Note. This assumed that both $\mu$s were the Moebius function on a poset. Now the OP notes that $\mu(1,n)$ is being defined by $\mu(n)$, the usual Moebius function on the natural numbers. I have vague memories of having dealt with the poset Moebius function before, but I don't think I ever saw that for the natural numbers ordered by divisibility, the two agree; see below.
The Moebius function on a poset is defined by:
$$\mu(x,y) = \left\{\begin{array}{ll}
1 & \mbox{if $x=y$,}\\
-\sum\limits_{x\leq z\lt y} \mu(x,z) & \mbox{if $x\lt y$,}\\
0 & \mbox{otherwise.}
\end{array}\right.$$
Here you are ordering the natural numbers by divisibility (you say integers, but they don't form a poset since divisibility is not antisymmetric, so either you are taking equivalence classes, or are workng on the naturals).
If $k$ does not divide $n$, then both sides are $0$ and there is nothing to do. (I'm assuming that for non-integer rationals $q$, $\mu(1,q)$ is defined to be $0$ by fiat). So assume that $k|n$. Then writing $n=kd$, the assertion is equivalent to showing that for all natural numbers $k$ and $d$,
$$\mu(k,kd) = \mu(1,d).$$
Fix $k$. We prove this by strong induction on $d$. It holds if $d=1$, since $\mu(k,k) = 1 =\mu(1,1)$.

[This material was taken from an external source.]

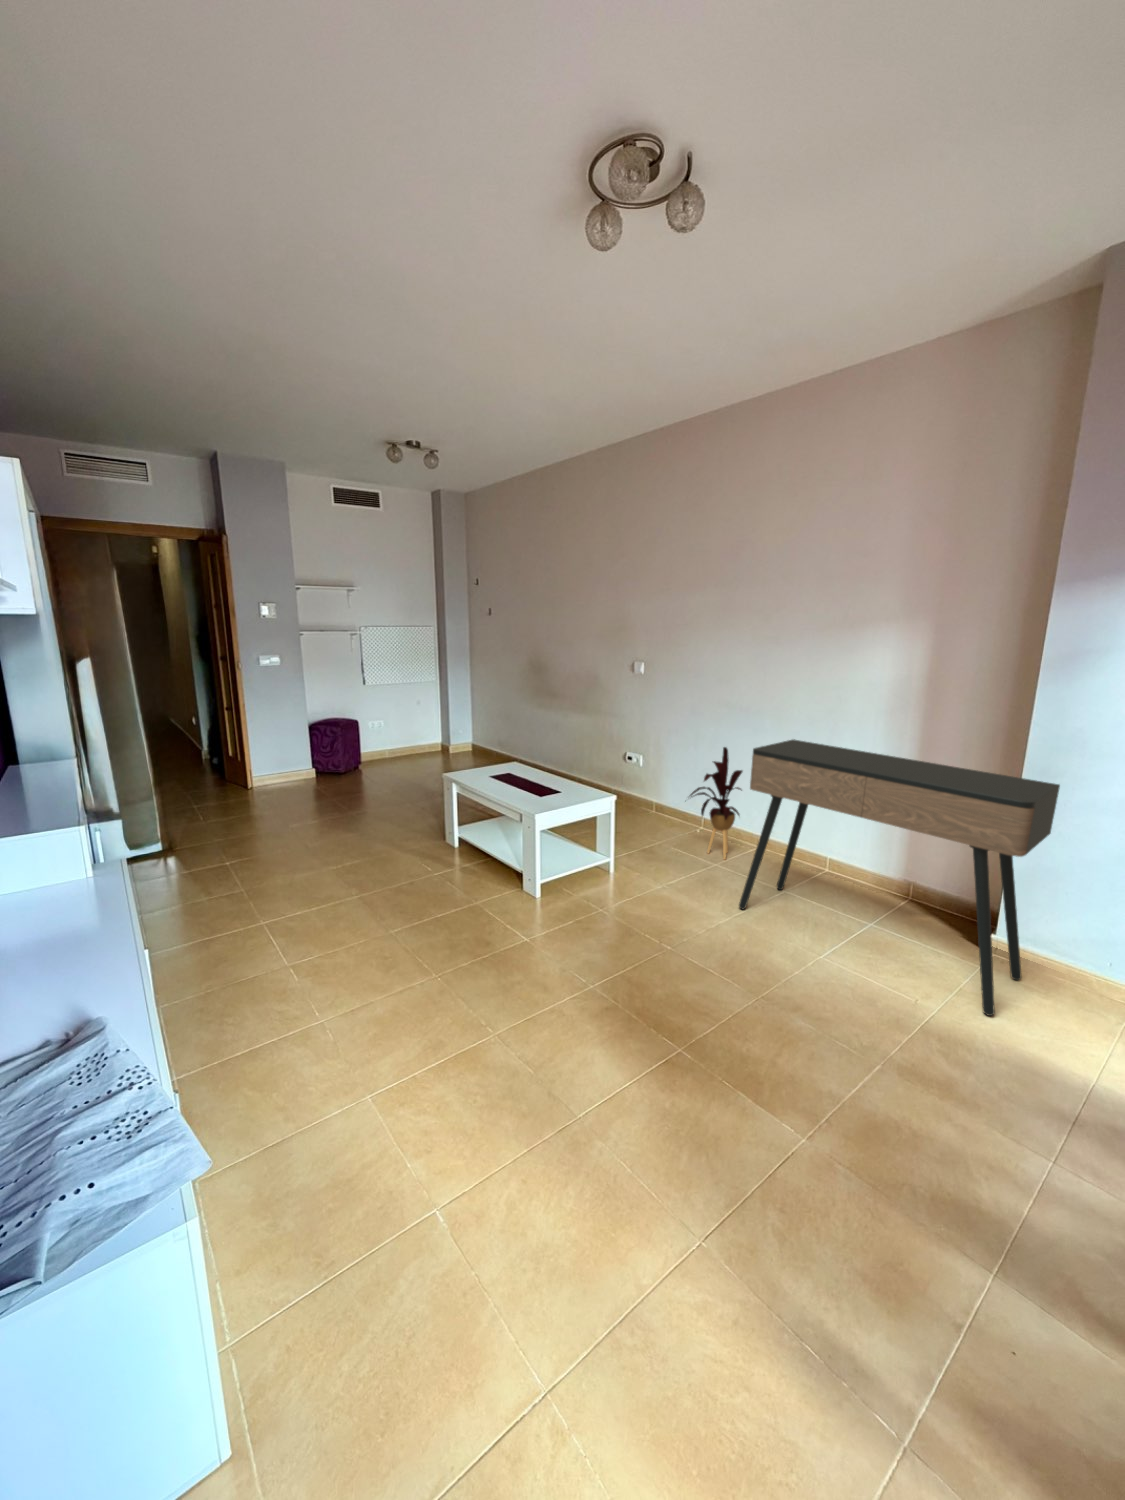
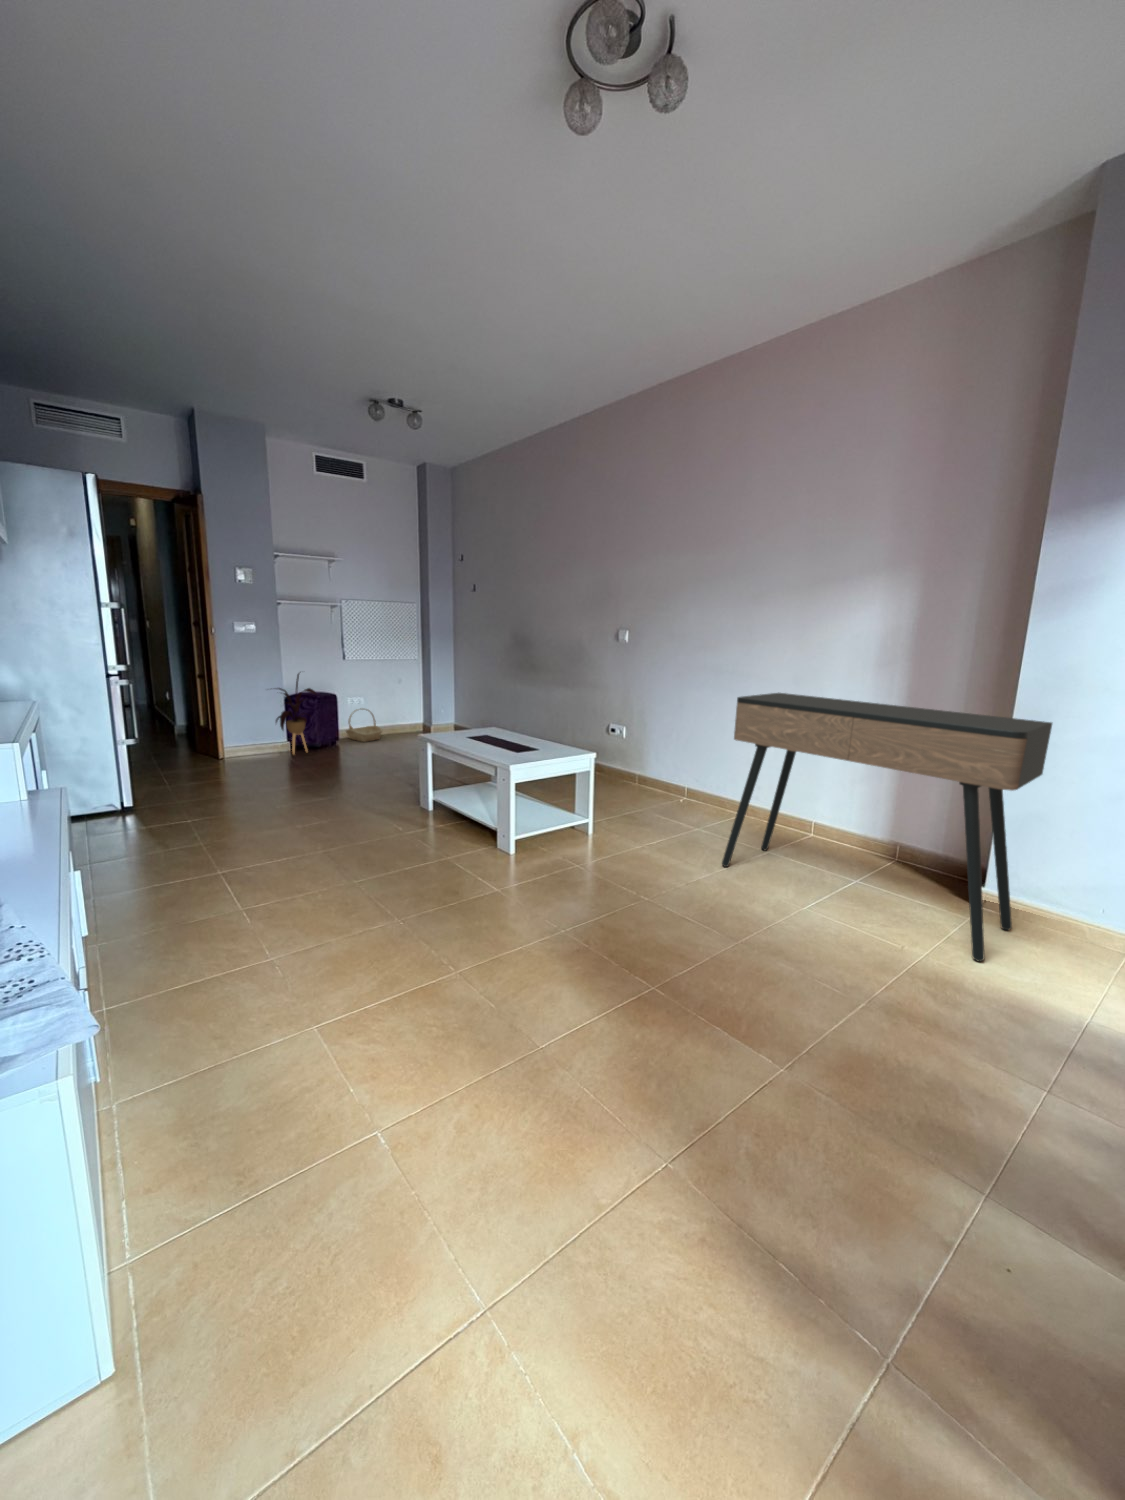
basket: none [367,734,403,767] -> present [346,708,382,742]
house plant: present [690,747,743,859] -> present [276,673,316,754]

Assume the result holds for all $d$, $1\leq d \lt n$, and you want to show that it is true for $d=n$. We have:
\begin{align*}
\mu(k,kn) &= -\sum_{j=1}^{n-1}\mu(k,kj)\\
&= -\sum_{j=1}^{n-1}\mu(1,j) &\qquad&\mbox{(by the induction hypothesis)}\\
&= \mu(1,n).
\end{align*}
Thus, $\mu(k,kn) = \mu(1,n)$ for all positive integers $n$ (on the positive integers ordered by divisibility).
Does the above definition agree with the usual Moebius function for integers, described in the original post? Yes.
First, consider the case in which $d$ is squarefree. $\mu(1,1)=1$ by the definition given. Assume that if $d$ is a product of fewer than $k$ distinct primes, then $\mu(1,d) = (-1)^r$, where $r$ is the number of distinct primes that divide $d$. If $d$ is the product of exactly $k$ distinct primes, then we have
\begin{align*}
\mu(1,d) &= -\sum_{m|d, m\neq d} \mu(1,m)\\
&= -\left(1 - \binom{k}{1} + \binom{k}{2} -\binom{k}{3}+\cdots+(-1)^{k-1}\binom{k}{k-1}\right)\\
&= -\left( (1-1)^k - \binom{k}{k}(-1)^k\right)&&\mbox{(binomial expansion)}\\
&= -(-1)^{k+1} = (-1)^{k+2} = (-1)^k.
\end{align*}
The second equality comes from the following consideration: the value of $\mu(1,m)$ on the proper divisors of $d$ only depends on the number of primes that divide them; there are $\binom{k}{1}$ divisors that are prime, $\binom{k}{2}$ that are products of two primes, etc.
So $\mu(1,d) = \mu(d)$ for the squarefree integers $d$.
Now assume that $n$ is not square free, not equal to $1$. If $d=p^2$ is the square of a prime, then
$$\mu(1,d) = -\mu(1,1) -\mu(1,p) = -1+1 = 0.$$
Now assume that for any $m\lt d$, $\mu(1,m)=\mu(m)$ (the usual arithmetic Moebius function), and that $d$ is divisible by the square of a prime $p$. If $m$ is a proper divisors of $\frac{d}{p^2}$, then $\mu(1,p^2m)=0$ by induction. So we only need to worry about the divisors of $\frac{d}{p}$.
And we have:
$$\mu(1,d) = -\sum_{m|\frac{d}{p}}\mu(1,m) = \left(-\sum_{m|\frac{d}{p},m\neq\frac{d}{p}} \mu(1,m)\right) - \mu\left(1,\frac{d}{p}\right) = \mu\left(1,\frac{d}{p}\right) - \mu\left(1,\frac{d}{p}\right) = 0.$$
So the two definitions agree on the natural numbers ordered by divisibility.